Assessment of Artificial Intelligence Performance on the Otolaryngology Residency In-Service Exam

OTO Open. 2023 Nov 29;7(4):e98. doi: 10.1002/oto2.98. eCollection 2023 Oct-Dec.

Abstract

Objectives: This study seeks to determine the potential use and reliability of a large language learning model for answering questions in a sub-specialized area of medicine, specifically practice exam questions in otolaryngology-head and neck surgery and assess its current efficacy for surgical trainees and learners.

Study design and setting: All available questions from a public, paid-access question bank were manually input through ChatGPT.
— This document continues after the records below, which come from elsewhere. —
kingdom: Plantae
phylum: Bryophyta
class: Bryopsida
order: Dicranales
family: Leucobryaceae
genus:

Methods: Outputs from ChatGPT were compared against the benchmark of the answers and explanations from the question bank. Questions were assessed in 2 domains: accuracy and comprehensiveness of explanations.

Results: Overall, our study demonstrates a ChatGPT correct answer rate of 53% and a correct explanation rate of 54%. We find that with increasing difficulty of questions there is a decreasing rate of answer and explanation accuracy.

Conclusion: Currently, artificial intelligence-driven learning platforms are not robust enough to be reliable medical education resources to assist learners in sub-specialty specific patient decision making scenarios.

Keywords: BoardVitals; ChatGPT; artificial intelligence; in‐service exams; large language models; otolaryngology residency training.